▶ [Task item] If a line in the entries below includes "Assessor", pick it out and copy it.

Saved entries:
◇ ◇ ◇ ◇ ◇

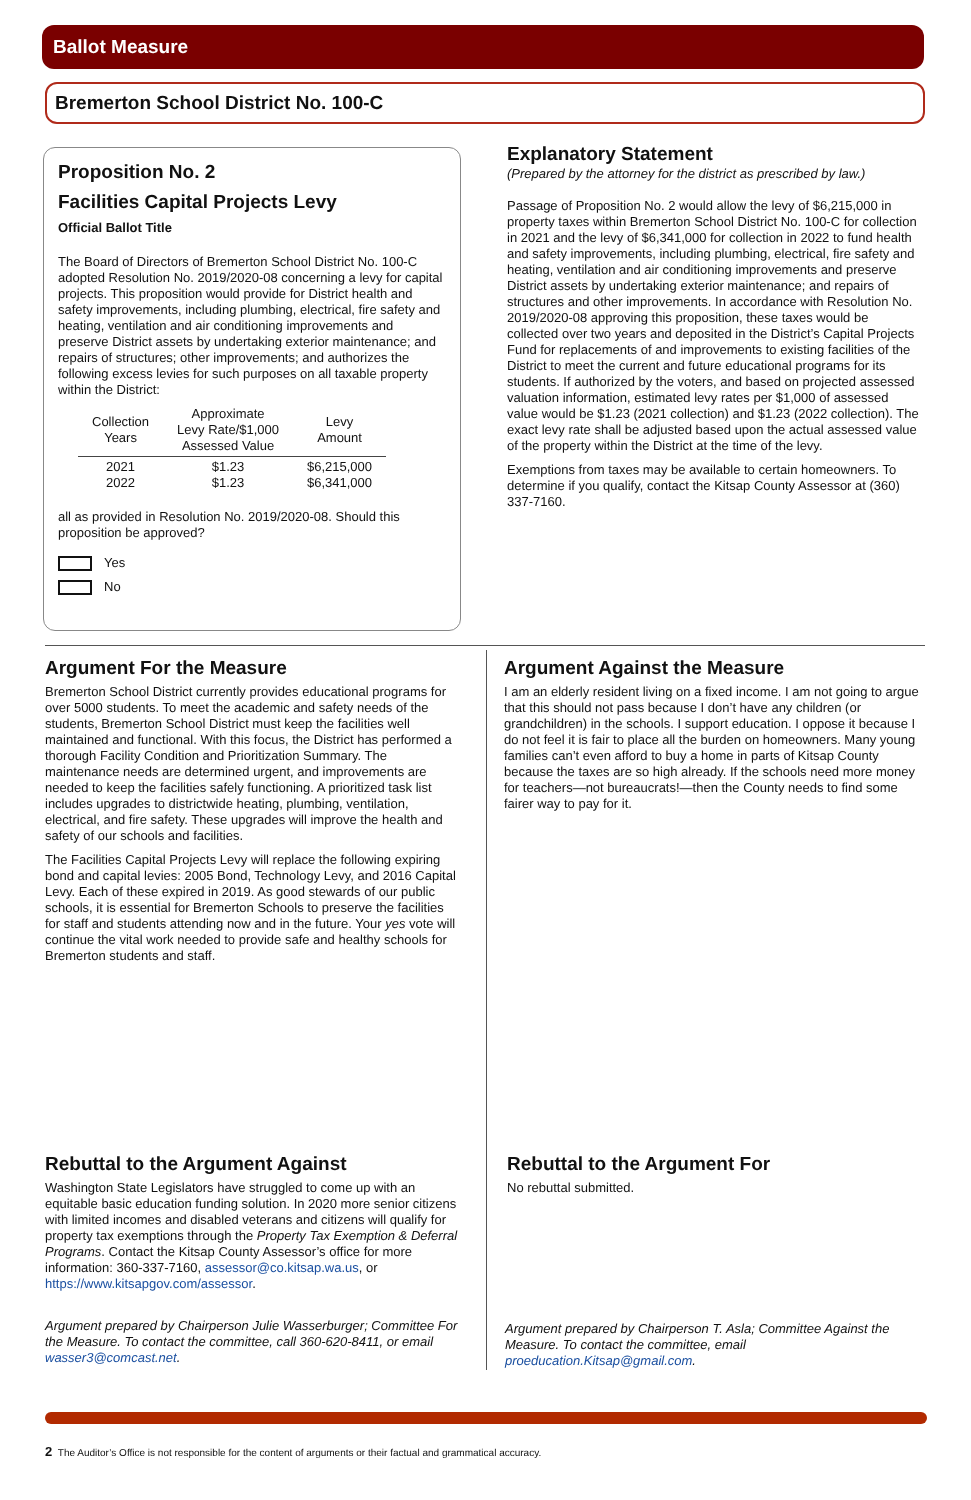Ballot Measure
Bremerton School District No. 100-C
Proposition No. 2
Facilities Capital Projects Levy
Official Ballot Title
The Board of Directors of Bremerton School District No. 100-C adopted Resolution No. 2019/2020-08 concerning a levy for capital projects. This proposition would provide for District health and safety improvements, including plumbing, electrical, fire safety and heating, ventilation and air conditioning improvements and preserve District assets by undertaking exterior maintenance; and repairs of structures; other improvements; and authorizes the following excess levies for such purposes on all taxable property within the District:
| Collection Years | Approximate Levy Rate/$1,000 Assessed Value | Levy Amount |
| --- | --- | --- |
| 2021 2022 | $1.23 $1.23 | $6,215,000 $6,341,000 |
all as provided in Resolution No. 2019/2020-08. Should this proposition be approved?
Yes
No
Explanatory Statement
(Prepared by the attorney for the district as prescribed by law.)
Passage of Proposition No. 2 would allow the levy of $6,215,000 in property taxes within Bremerton School District No. 100-C for collection in 2021 and the levy of $6,341,000 for collection in 2022 to fund health and safety improvements, including plumbing, electrical, fire safety and heating, ventilation and air conditioning improvements and preserve District assets by undertaking exterior maintenance; and repairs of structures and other improvements. In accordance with Resolution No. 2019/2020-08 approving this proposition, these taxes would be collected over two years and deposited in the District’s Capital Projects Fund for replacements of and improvements to existing facilities of the District to meet the current and future educational programs for its students. If authorized by the voters, and based on projected assessed valuation information, estimated levy rates per $1,000 of assessed value would be $1.23 (2021 collection) and $1.23 (2022 collection). The exact levy rate shall be adjusted based upon the actual assessed value of the property within the District at the time of the levy.
Exemptions from taxes may be available to certain homeowners. To determine if you qualify, contact the Kitsap County Assessor at (360) 337-7160.
Argument For the Measure
Bremerton School District currently provides educational programs for over 5000 students. To meet the academic and safety needs of the students, Bremerton School District must keep the facilities well maintained and functional. With this focus, the District has performed a thorough Facility Condition and Prioritization Summary. The maintenance needs are determined urgent, and improvements are needed to keep the facilities safely functioning. A prioritized task list includes upgrades to districtwide heating, plumbing, ventilation, electrical, and fire safety. These upgrades will improve the health and safety of our schools and facilities.
The Facilities Capital Projects Levy will replace the following expiring bond and capital levies: 2005 Bond, Technology Levy, and 2016 Capital Levy. Each of these expired in 2019. As good stewards of our public schools, it is essential for Bremerton Schools to preserve the facilities for staff and students attending now and in the future. Your yes vote will continue the vital work needed to provide safe and healthy schools for Bremerton students and staff.
Argument Against the Measure
I am an elderly resident living on a fixed income. I am not going to argue that this should not pass because I don’t have any children (or grandchildren) in the schools. I support education. I oppose it because I do not feel it is fair to place all the burden on homeowners. Many young families can’t even afford to buy a home in parts of Kitsap County because the taxes are so high already. If the schools need more money for teachers—not bureaucrats!—then the County needs to find some fairer way to pay for it.
Rebuttal to the Argument Against
Washington State Legislators have struggled to come up with an equitable basic education funding solution. In 2020 more senior citizens with limited incomes and disabled veterans and citizens will qualify for property tax exemptions through the Property Tax Exemption & Deferral Programs. Contact the Kitsap County Assessor’s office for more information: 360-337-7160, assessor@co.kitsap.wa.us, or https://www.kitsapgov.com/assessor.
Argument prepared by Chairperson Julie Wasserburger; Committee For the Measure. To contact the committee, call 360-620-8411, or email wasser3@comcast.net.
Rebuttal to the Argument For
No rebuttal submitted.
Argument prepared by Chairperson T. Asla; Committee Against the Measure. To contact the committee, email proeducation.Kitsap@gmail.com.
2 The Auditor’s Office is not responsible for the content of arguments or their factual and grammatical accuracy.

◇ ◇ ◇ ◇ ◇

▶ [Output of the exercise]
Exemptions from taxes may be available to certain homeowners. To determine if you qualify, contact the Kitsap County Assessor at (360) 337-7160.
Washington State Legislators have struggled to come up with an equitable basic education funding solution. In 2020 more senior citizens with limited incomes and disabled veterans and citizens will qualify for property tax exemptions through the Property Tax Exemption & Deferral Programs. Contact the Kitsap County Assessor’s office for more information: 360-337-7160, assessor@co.kitsap.wa.us, or https://www.kitsapgov.com/assessor.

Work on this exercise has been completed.